● EXERCISE OBJECTIVE
Take the data below and filter it for lines containing the word "dflip"; show each line found.

● SOURCE MATERIAL
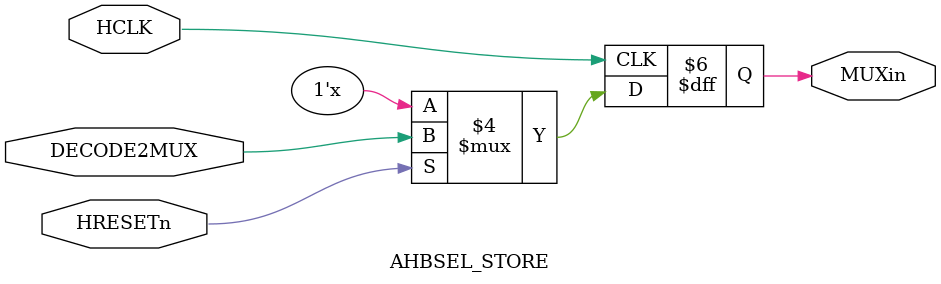
<source format=sv>



module AHBSEL_STORE
(

input  logic HCLK, HRESETn,
input  logic DECODE2MUX,       // Output from Decoder
output logic MUXin);

always_ff @ (posedge HCLK)
begin

	if (!HRESETn)
	begin
		MUXin <= 'z;
	end
	
	else
	begin
		MUXin <= DECODE2MUX;
	end

end
endmodule	
      

</source>
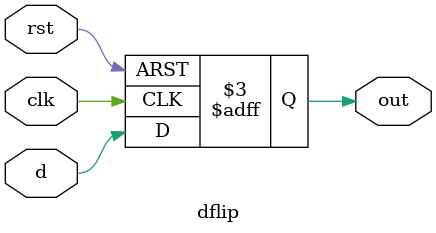
<source format=v>
module freqdiv(clock,reset,q0,q1);
input clock,reset;
output q0,q1;
  dflip ad1(~q1,clock,reset,q1);
  dflip ad0(~q0,q1,reset,q0);
endmodule

module dflip(d,clk,rst,out);
input d,clk,rst;
output reg out;
always @(posedge clk or posedge rst)
begin
if (rst==1)
out<=0;
else
out<=d;
end
endmodule

</source>
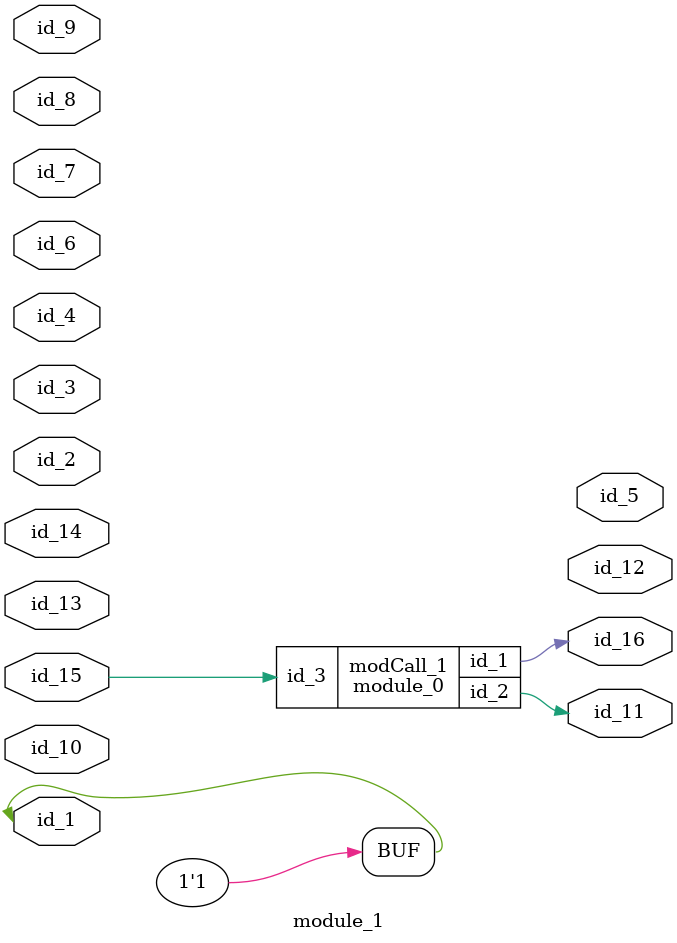
<source format=v>
module module_0 (
    id_1,
    id_2,
    id_3
);
  input wire id_3;
  output wire id_2;
  output wire id_1;
endmodule
module module_1 (
    id_1,
    id_2,
    id_3,
    id_4,
    id_5,
    id_6,
    id_7,
    id_8,
    id_9,
    id_10,
    id_11,
    id_12,
    id_13,
    id_14,
    id_15,
    id_16
);
  output wire id_16;
  input wire id_15;
  inout wire id_14;
  inout wire id_13;
  output wire id_12;
  output wire id_11;
  inout wire id_10;
  inout wire id_9;
  inout wire id_8;
  inout wire id_7;
  input wire id_6;
  output wire id_5;
  inout wire id_4;
  input wire id_3;
  input wire id_2;
  inout wire id_1;
  assign id_1 = -1;
  module_0 modCall_1 (
      id_16,
      id_11,
      id_15
  );
  genvar id_17;
endmodule

</source>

● ANSWER BELOW
  dflip ad1(~q1,clock,reset,q1);
  dflip ad0(~q0,q1,reset,q0);
module dflip(d,clk,rst,out);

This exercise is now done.